Grief Sucks No.1: My Recent Experience with Loss

By Stranger Place - October 25, 2016

     
   
  Welcome to the series "Grief Sucks." The word "sucks" in this context doesn't have the same meaning as in "Oh, that sucks". It's not the kind of "sucks" that's appropriate when you burn your toast, fail a test, or when Bob the Drag Queen wins RPDR (no shade). No, it's the kind of "sucks" that you use when a situation is so undeniably terrible, you just have to stand awestruck in the sheer shittiness of it. You have to acknowledge what a huge blow it is before you even attempt to go on with normal life. Yeah, it could've been worse. Yes, other people definitely have it worse. But this SUCKS. 
   
That's how I felt when I lost my mom this April. I can't say it was sudden, but it really did feel sudden. She had been terminally ill with Stage Four breast cancer for two and a half years. Just to summarize, after two years of seemingly successful chemotherapy, radiation, and a mastectomy, things took a turn for the worse. I learned over my Easter break that my mom had decided to stop chemotherapy and begin palliative home care. It was jarring and very unexpected. I felt completely in the dark. Angry, scared, confused, vulnerable. I went back to school after break with the promise that my family would keep me updated on my mom's condition. I came home the following weekend and learned she was transitioning to home hospice care, so I made the decision not to go back to school. Honestly, the next week is very blurry in my memory even though it was only six months ago. The weeks following that one are even more nebulous. I mostly remember feeling angry. I was angry that I didn't know what was going on. I was angry she was trying to protect me by not telling me about her condition. I was angry that I wasn't getting the closure I felt like I needed. I was angry that now that I had my depression under control, life was about to take away my mom. But under all this anger I was just scared of what I felt incredibly unprepared for: losing my mom. 
   I remember arguing and crying and then I admitted I was scared. She was scared too. It was a kind of catharsis at that point, not the closure I wanted but a closure I’ve come to accept. The next day she was having trouble communicating and a couple days later she was taken to an inpatient hospice facility where she died within 24 hours.
   I remember wanting it to be over at a certain point. I didn’t want her to be in pain and I wanted go home and cry in the shower. When it was over, the tears wouldn’t come. I was in a state of shock.

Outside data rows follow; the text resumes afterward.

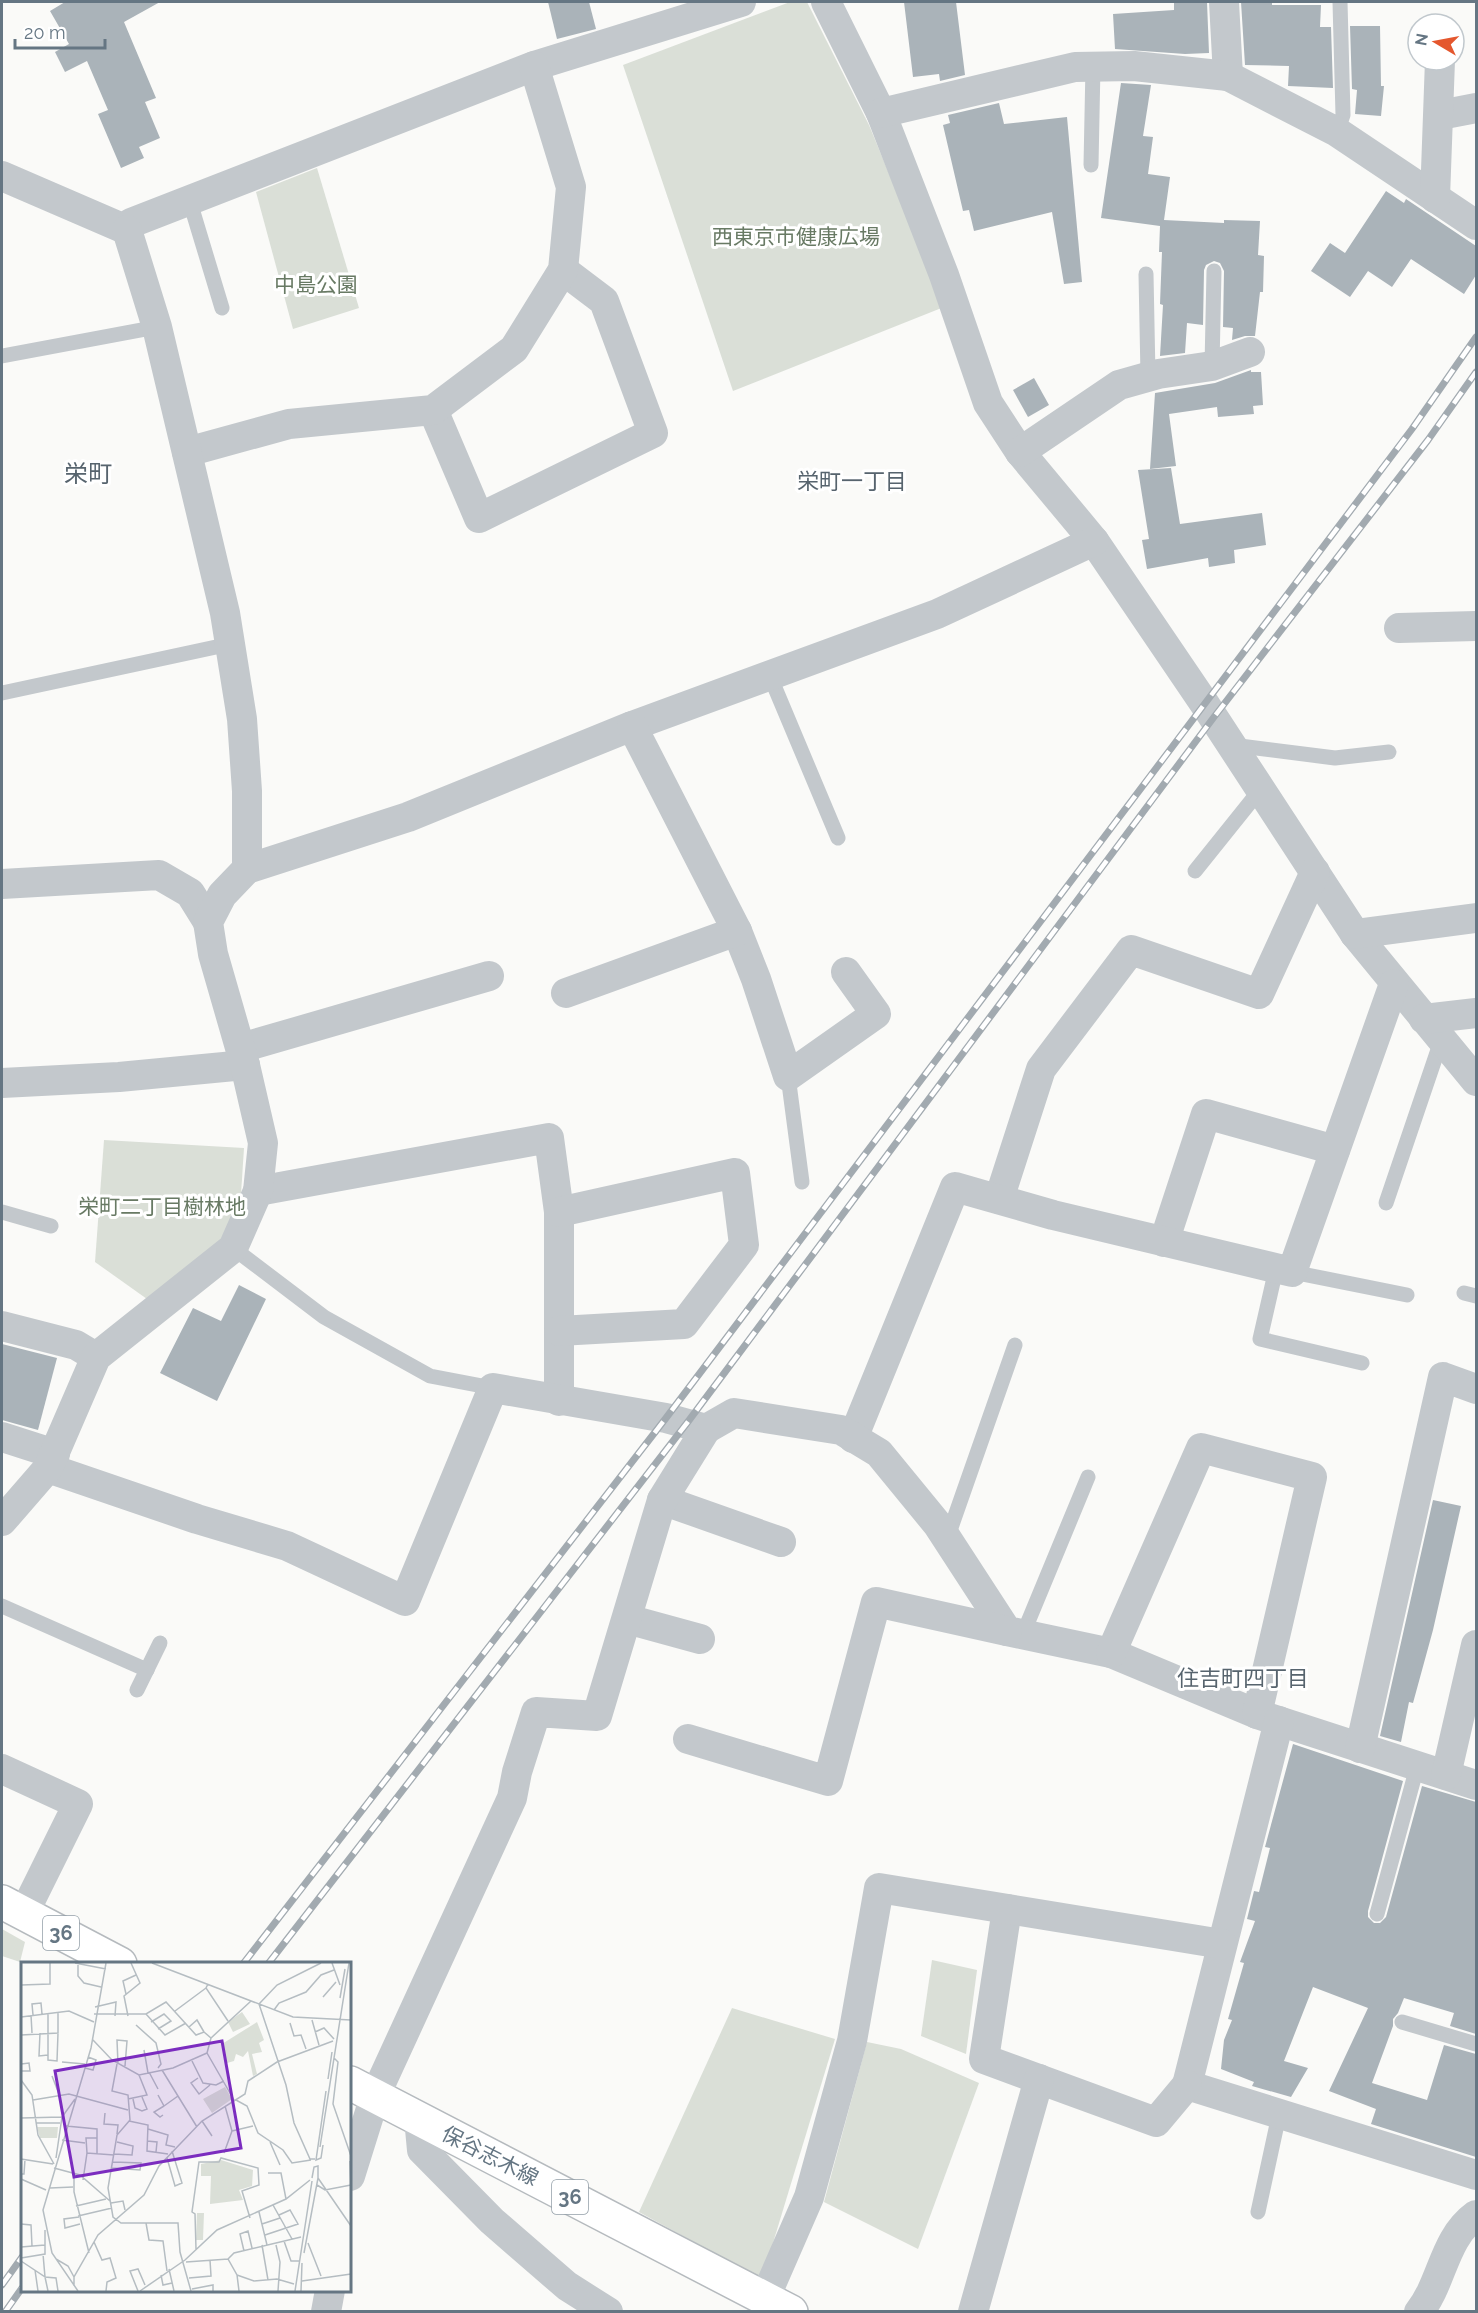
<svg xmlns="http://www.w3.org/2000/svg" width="1478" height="2313" font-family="Raleway,'Noto Sans JP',sans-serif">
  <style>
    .green { fill: #dadfd7 }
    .building { fill: #aab3b9 }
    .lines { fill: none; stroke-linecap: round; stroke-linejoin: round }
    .primary-casing { stroke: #b5babe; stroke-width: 36 }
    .service { stroke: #c3c8cc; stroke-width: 15 }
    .minor { stroke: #c3c8cc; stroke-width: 30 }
    .primary { stroke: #fff; stroke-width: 33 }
    .rail-casing { stroke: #a2aab0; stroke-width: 7 }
    .rail { stroke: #fff; stroke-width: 4.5; stroke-dasharray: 14; stroke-linecap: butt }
    .labels { text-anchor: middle; stroke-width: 6; stroke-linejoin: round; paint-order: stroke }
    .shield { fill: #fff; stroke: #939fa8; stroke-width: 1.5 }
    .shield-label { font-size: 20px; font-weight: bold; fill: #657683 }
    .park-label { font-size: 21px; fill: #687a64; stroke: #fff }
    .street-label { font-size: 21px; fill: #657683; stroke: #fff }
    .neighbourhood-label { font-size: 22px; fill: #57646e; stroke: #fff }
    .quarter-label { font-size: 24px; fill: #57646e; stroke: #fff }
    .inset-road { fill: none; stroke: #b5bdc2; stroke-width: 1.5 }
    .view { fill: #7b2cbf; fill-opacity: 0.15; stroke: #7b2cbf; stroke-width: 3 }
    .inset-edge { fill: none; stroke: #657683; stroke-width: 3 }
  </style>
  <rect width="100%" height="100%" fill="#fafaf8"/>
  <g class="green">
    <polygon points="790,2 807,2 869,125 944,307 733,391 623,65"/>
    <polygon points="317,168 359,308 293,329 256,192"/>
    <polygon points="104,1140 244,1148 241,1194 224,1238 147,1299 95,1262"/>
    <polygon points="2,1929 25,1942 20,1962 2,1956"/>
    <polygon points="932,1960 977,1970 966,2054 921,2036"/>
    <polygon points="732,2008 835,2039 762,2279 639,2212"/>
    <polygon points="867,2042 901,2049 979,2083 918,2249 824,2202"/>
  </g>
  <g class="building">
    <polygon points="65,2 160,2 124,22 156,98 145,102 160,138 139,147 144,158 121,168 98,114 108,110 87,61 65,72 55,52 69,44 50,11"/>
    <polygon points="548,2 589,2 596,29 557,39"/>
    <polygon points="904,2 956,2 965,75 940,81 939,74 913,77"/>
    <polygon points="1174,2 1207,2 1209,53 1185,54 1115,49 1113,14 1174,10"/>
    <polygon points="1241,2 1272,2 1272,5 1321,5 1320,27 1331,27 1333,88 1288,86 1289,66 1245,65"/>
    <polygon points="1350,26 1380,26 1381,86 1384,86 1381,116 1355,114 1357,90 1352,89"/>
    <polygon points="1121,83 1151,85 1143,136 1153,137 1148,174 1170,177 1164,220 1224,223 1224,220 1260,221 1258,255 1264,256 1263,292 1260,292 1255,336 1245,336 1232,340 1233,328 1223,327 1224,271 1220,263 1214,261 1206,265 1204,270 1203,325 1187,323 1185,353 1160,356 1163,305 1160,304 1162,252 1159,252 1160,226 1101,218"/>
    <polygon points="999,103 1004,124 1067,117 1082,282 1064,284 1052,212 974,231 969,210 963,211 943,125 950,123 948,115"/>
    <polygon points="1386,191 1404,203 1406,199 1476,246 1476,275 1464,294 1411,259 1392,287 1368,271 1350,297 1311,271 1330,243 1345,253"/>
    <polygon points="1251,370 1251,372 1261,372 1263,405 1253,406 1254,414 1218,417 1217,407 1169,414 1176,466 1150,469 1155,393 1215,383"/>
    <polygon points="1034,378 1049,405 1028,417 1013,390"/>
    <polygon points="1171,468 1180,524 1262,513 1266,545 1234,550 1235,563 1209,567 1208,558 1147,569 1142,540 1149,539 1138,470"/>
    <polygon points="239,1285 266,1299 217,1401 160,1373 193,1308 221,1321"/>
    <polygon points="2,1344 57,1358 38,1430 2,1420"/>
    <polygon points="1433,1500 1461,1506 1433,1630 1413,1703 1409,1702 1401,1742 1380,1736"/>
    <polygon points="1293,1744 1403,1781 1368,1911 1368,1917 1374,1923 1380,1923 1386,1917 1422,1786 1476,1802 1476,2034 1450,2026 1454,2013 1404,1998 1398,2013 1393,2019 1393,2026 1372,2083 1427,2100 1444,2045 1476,2054 1476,2157 1371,2124 1376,2109 1329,2091 1368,2008 1313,1987 1284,2061 1308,2068 1291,2097 1252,2086 1254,2082 1221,2069 1224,2040 1232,2020 1228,2019 1244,1963 1240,1962 1255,1921 1247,1919 1254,1891 1259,1892 1270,1848 1265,1847"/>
  </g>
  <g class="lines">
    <defs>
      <g id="primary">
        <polyline points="2,1902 120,1964"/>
        <polyline points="350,2083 791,2312"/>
      </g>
    </defs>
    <use href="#primary" class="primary-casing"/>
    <g class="service">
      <polyline points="1337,132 1343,115 1340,2"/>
      <polyline points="1091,165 1093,66"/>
      <polyline points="190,202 222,308"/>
      <polyline points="1146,274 1148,376"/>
      <polyline points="2,356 157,327"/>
      <polyline points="1212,366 1214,271"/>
      <polyline points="770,676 838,838"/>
      <polyline points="2,693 230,644"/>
      <polyline points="1232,745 1335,758 1389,752"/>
      <polyline points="1195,871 1260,790"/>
      <polyline points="788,1076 802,1182"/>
      <polyline points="1386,1203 1441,1041"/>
      <polyline points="2,1212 51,1226"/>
      <polyline points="233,1248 324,1317 430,1376 493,1388"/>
      <polyline points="1276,1269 1260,1339 1362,1363"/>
      <polyline points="1292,1272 1407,1295"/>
      <polyline points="1464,1293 1476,1296"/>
      <polyline points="947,1539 1015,1345"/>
      <polyline points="2,1606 147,1670"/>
      <polyline points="1023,1634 1088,1477"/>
      <polyline points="137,1690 160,1643"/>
      <polyline points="1377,1914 1417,1767"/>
      <polyline points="1402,2022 1476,2044"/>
      <polyline points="1258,2212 1279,2115"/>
    </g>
    <g class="minor">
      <polyline points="826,2 881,113 944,275 988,403 1020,452 1094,541 1204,703 1355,934 1476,1081"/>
      <polyline points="1224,2 1228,76"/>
      <polyline points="881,113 1075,67 1134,66 1228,76 1337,132 1476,225"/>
      <polyline points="1440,115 1476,108"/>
      <polyline points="2,176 127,230 131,223 534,66 741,2"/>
      <polyline points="1435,198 1440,60"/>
      <polyline points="433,410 479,518 653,433 604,301 563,270"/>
      <polyline points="187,452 289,424 433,410 514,349 563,270 571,187 534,66"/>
      <polyline points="1020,452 1119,385 1158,374 1212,366 1250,352"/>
      <polyline points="1399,628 1476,626"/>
      <polyline points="247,869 408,817 632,726 937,614 1094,541"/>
      <polyline points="2,884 159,875 190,893 208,922"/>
      <polyline points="737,931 756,979 788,1076 876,1014 846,972"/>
      <polyline points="1355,934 1476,918"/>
      <polyline points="566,993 737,931 632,726"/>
      <polyline points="1424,1019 1476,1013"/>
      <polyline points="241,1048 489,976"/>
      <polyline points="2,1083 119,1077 245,1065"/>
      <polyline points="258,1191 549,1138 559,1212 559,1401"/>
      <polyline points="999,1199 1041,1069 1131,950 1259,994 1315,872"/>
      <polyline points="1164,1242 1206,1114 1335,1150"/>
      <polyline points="2,1326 76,1345 96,1357"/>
      <polyline points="559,1331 684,1324 744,1245 735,1173 559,1212"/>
      <polyline points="2,1437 55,1454"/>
      <polyline points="853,1438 955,1187 1053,1215 1292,1272 1394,984"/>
      <polyline points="48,1468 197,1519 287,1546 405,1601 493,1388 666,1418 706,1429 734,1413 841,1430 879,1453 938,1525 1007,1631 1111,1653 1257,1714 1476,1785"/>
      <polyline points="662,1500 781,1542"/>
      <polyline points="2,1521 48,1468 96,1357 233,1248 258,1191 263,1143 245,1065 213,954 208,922 222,895 247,869 247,791 242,719 225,613 157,327 127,230"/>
      <polyline points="627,1619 700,1639"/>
      <polyline points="1111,1653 1201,1448 1312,1477 1257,1714"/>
      <polyline points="1279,1721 1187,2085 1476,2175"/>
      <polyline points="688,1739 828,1781 876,1602 1007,1631"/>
      <polyline points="1360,1748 1443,1377 1476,1389"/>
      <polyline points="2,1769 78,1804 24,1913"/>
      <polyline points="1446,1775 1476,1645"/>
      <polyline points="1007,1909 984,2059 1156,2122 1187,2085"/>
      <polyline points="419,2118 422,2150 492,2221 567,2286 608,2312"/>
      <polyline points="350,2176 375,2096 512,1798 517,1772 536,1712 597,1716 662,1500 706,1429"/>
      <polyline points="765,2298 809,2197 852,2041 879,1888 1222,1944"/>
      <polyline points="326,2312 330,2290"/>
      <polyline points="973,2312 1039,2079"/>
      <path d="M 1419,2312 C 1443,2282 1443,2239 1476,2215"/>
    </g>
    <use href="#primary" class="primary"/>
    <defs>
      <g id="rail">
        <polyline points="243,1964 666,1418 1412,429 1476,337"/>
        <polyline points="268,1964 687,1423 1214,717 1428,440 1476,372"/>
        <polyline points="2,2285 22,2257"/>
        <polyline points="5,2312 22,2288"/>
      </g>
    </defs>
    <use href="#rail" class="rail-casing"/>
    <use href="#rail" class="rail"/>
  </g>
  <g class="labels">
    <g class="shield">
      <rect x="43" y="1916" width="36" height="34" rx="4.5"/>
      <rect x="552" y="2180" width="36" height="34" rx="4.5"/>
    </g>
    <g class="shield-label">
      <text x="61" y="1940">36</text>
      <text x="570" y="2204">36</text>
    </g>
    <g class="park-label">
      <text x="796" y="244">西東京市健康広場</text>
      <text x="316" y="292">中島公園</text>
      <text x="162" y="1214">栄町二丁目樹林地</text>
    </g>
    <g class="street-label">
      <text transform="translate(490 2156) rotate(27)" y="7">保谷志木線</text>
    </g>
    <g class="neighbourhood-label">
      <text x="852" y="489">栄町一丁目</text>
      <text x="1243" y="1686">住吉町四丁目</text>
    </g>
    <g class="quarter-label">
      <text x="88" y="482">栄町</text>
    </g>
  </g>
  <g transform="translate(21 1962)">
    <rect width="330" height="330" fill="#fafaf8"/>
    <path d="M 221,50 L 229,62 L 212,70 L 207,60 ZM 236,60 L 243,78 L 238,81 L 241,90 L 231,92 L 236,112 L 232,114 L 227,89 L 222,95 L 215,92 L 213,99 L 206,101 L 201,82 ZM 204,125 L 211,137 L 191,151 L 182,137 ZM 16,165 L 37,165 L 36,176 L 19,176 ZM 200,198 L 232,208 L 231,224 L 218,228 L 222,238 L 189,242 L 190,214 L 180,214 L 180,202 ZM 176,251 L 183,251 L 182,278 L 175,278 Z" fill="#dadfd7"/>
    <path class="inset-road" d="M 54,1 L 85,7M 57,1 L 57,14 L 63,21 L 80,25M 131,1 L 272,55 L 330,58M 311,1 L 319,23M 187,22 L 185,26 L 207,59M 0,23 L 29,22 L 29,1M 105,32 L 102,19 L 115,13M 302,35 L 315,20M 319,36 L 324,7M 238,42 L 256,23 L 300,1M 238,42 L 265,123 L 273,161 L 289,197 L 294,197M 74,45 L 95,40 L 94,54M 253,48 L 258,41 L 285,30 L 300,13 L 313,8M 154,49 L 185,26M 27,51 L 27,98 L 36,99 L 37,71M 73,52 L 125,52 L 145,40 L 175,73 L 183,70 L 190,76 L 230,39M 125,52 L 144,73 L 165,61M 10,53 L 11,71M 12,53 L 11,42 L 20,41 L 21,52M 107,54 L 103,34 L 119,21 L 110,1M 0,55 L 48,49 L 73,60M 291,58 L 298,83M 130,60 L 143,52 L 150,59 L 137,67M 269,61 L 273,74 L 280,73 L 285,87M 115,63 L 135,81 L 140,102 L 137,106M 168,65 L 176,58 L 183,70M 294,70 L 303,66 L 313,77M 19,71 L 18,94 L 27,93M 0,73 L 37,71 L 37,50M 190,76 L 186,91 L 213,138M 72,78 L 91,98 L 118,113 L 152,106 L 186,91M 123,88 L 127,111M 313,96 L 317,100 L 312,142 L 330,194M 171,99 L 182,121 L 195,123 L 203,119M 41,100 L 64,102M 0,102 L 8,101 L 9,109 L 0,109M 96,102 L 91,129 L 107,133 L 109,158 L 96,173 L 87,226 L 92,255 L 100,261 L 157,261 L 159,290 L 170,329M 97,102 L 96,78 L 106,79 L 104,104M 64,106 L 72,108 L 75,98 L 67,95M 141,108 L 176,165M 128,110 L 137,127M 31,114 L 38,132M 177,116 L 170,121 L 178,132 L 189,123M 307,117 L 311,90M 0,118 L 11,133 L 17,173 L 33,202M 137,133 L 143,144 L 157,134M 107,137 L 126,133 L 118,113M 112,137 L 114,146 L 121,149 L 126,147 L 121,135M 12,138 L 48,132 L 107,148M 215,138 L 226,144 L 237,171 L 262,188 L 271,201 L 290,198M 84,151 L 83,162 L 97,163 L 96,172M 142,153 L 139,155 L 133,150 L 143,144M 0,156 L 41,155M 108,159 L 127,163 L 126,189 L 147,192M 181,159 L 191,174M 15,161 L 39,161M 45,164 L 76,167 L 76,192M 127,167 L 147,173 L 145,183 L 154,185M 211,169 L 232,164M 41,178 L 64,181M 126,179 L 136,180 L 135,190M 249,180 L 259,203M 302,183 L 300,196 L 295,198 L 305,129M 299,185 L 328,1M 66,191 L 65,176 L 76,176M 203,191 L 211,169 L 204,144M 93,192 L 111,193 L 112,184 L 96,180M 35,196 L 41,155 L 54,137M 146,196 L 154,224 L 161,221 L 151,189M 0,197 L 32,202M 329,199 L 330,226M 33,206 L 59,213 L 89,239M 91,206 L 119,208 L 120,201 L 92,200M 53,211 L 53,230 L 68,291M 247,211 L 260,211 L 265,237M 0,212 L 3,212 L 4,197M 291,216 L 293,205 L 297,204 L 297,216M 297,216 L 330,264M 0,217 L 25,228M 62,218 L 66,191 L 93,193M 296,223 L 304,228 L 330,223M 29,226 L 52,225M 90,241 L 102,239 L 104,248M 252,243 L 271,277M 55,244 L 85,237M 238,250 L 246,283M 57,254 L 91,246M 58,255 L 43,257 L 44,266 L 59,262M 125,261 L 128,278 L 142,279 L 146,309M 0,262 L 10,263 L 11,284M 241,262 L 259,256M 244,273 L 277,262 L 269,248 L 258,253M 263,279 L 270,299 L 279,299M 73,280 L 81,298 L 89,296 L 95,316 L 86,320 L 85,329M 287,281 L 300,314M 241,283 L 247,318M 255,283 L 259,300 L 257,329M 0,285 L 24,283M 175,287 L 174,252 L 171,250 L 178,200 L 198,200 L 200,196 L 237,206 L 238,223 L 221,229 L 229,256M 223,289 L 219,272 L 227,269 L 231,286M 283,291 L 297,216M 22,292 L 24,315 L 35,316 L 37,329M 0,296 L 24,292 L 24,268M 35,297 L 47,304 L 53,315M 207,297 L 213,291 L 280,275M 0,299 L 24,315 L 27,329M 165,300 L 207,297 L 216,313 L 218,329M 148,307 L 153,329M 14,308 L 17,329M 140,313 L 142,323 L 151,321M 216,313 L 233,319 L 256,317 L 273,322M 168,316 L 190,314 L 189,298M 281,319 L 330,312M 53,324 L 53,315 L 77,273 L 123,233 L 138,204 L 181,159 L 224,132 L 227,119 L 256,100 L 312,79M 171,327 L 192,323 L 192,329M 57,329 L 31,291 L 22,248 L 70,86 L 85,1M 117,329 L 109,309 L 117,307 L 124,323M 119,329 L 164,298 L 196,268 L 265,237 L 289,218M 274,329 L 291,219M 280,329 L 281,301"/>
    <path class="view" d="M 201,79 L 220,186 L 53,215 L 34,109 Z"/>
    <rect width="330" height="330" class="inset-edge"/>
  </g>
  <rect width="1478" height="2313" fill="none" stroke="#657683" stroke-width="6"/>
  <g transform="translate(1436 42) rotate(280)"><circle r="28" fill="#ffffff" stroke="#c1c8cd" stroke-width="1.5"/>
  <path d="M0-4.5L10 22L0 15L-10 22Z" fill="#e4572e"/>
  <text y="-9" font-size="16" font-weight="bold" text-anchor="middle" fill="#657683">N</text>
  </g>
  <path d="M15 39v9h90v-9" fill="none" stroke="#657683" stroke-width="3"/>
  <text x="24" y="39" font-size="18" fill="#657683" stroke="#ffffff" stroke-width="4.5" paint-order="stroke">20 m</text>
</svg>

Since then, it’s been a far from linear process. The shock has mostly subsided, but my anger and general sorrow fluctuate day to day…really hour to hour. My world has changed, but to my own credit, it hasn't stopped. I went back to school after she died to finish the semester and here I am again, still on track and still on Dean's List. Mainly, I am trying to deal with this loss in the least self-destructive way possible while still honoring what a profound loss it is. Please join me in this messy, messy process. I'm far from figuring it out myself.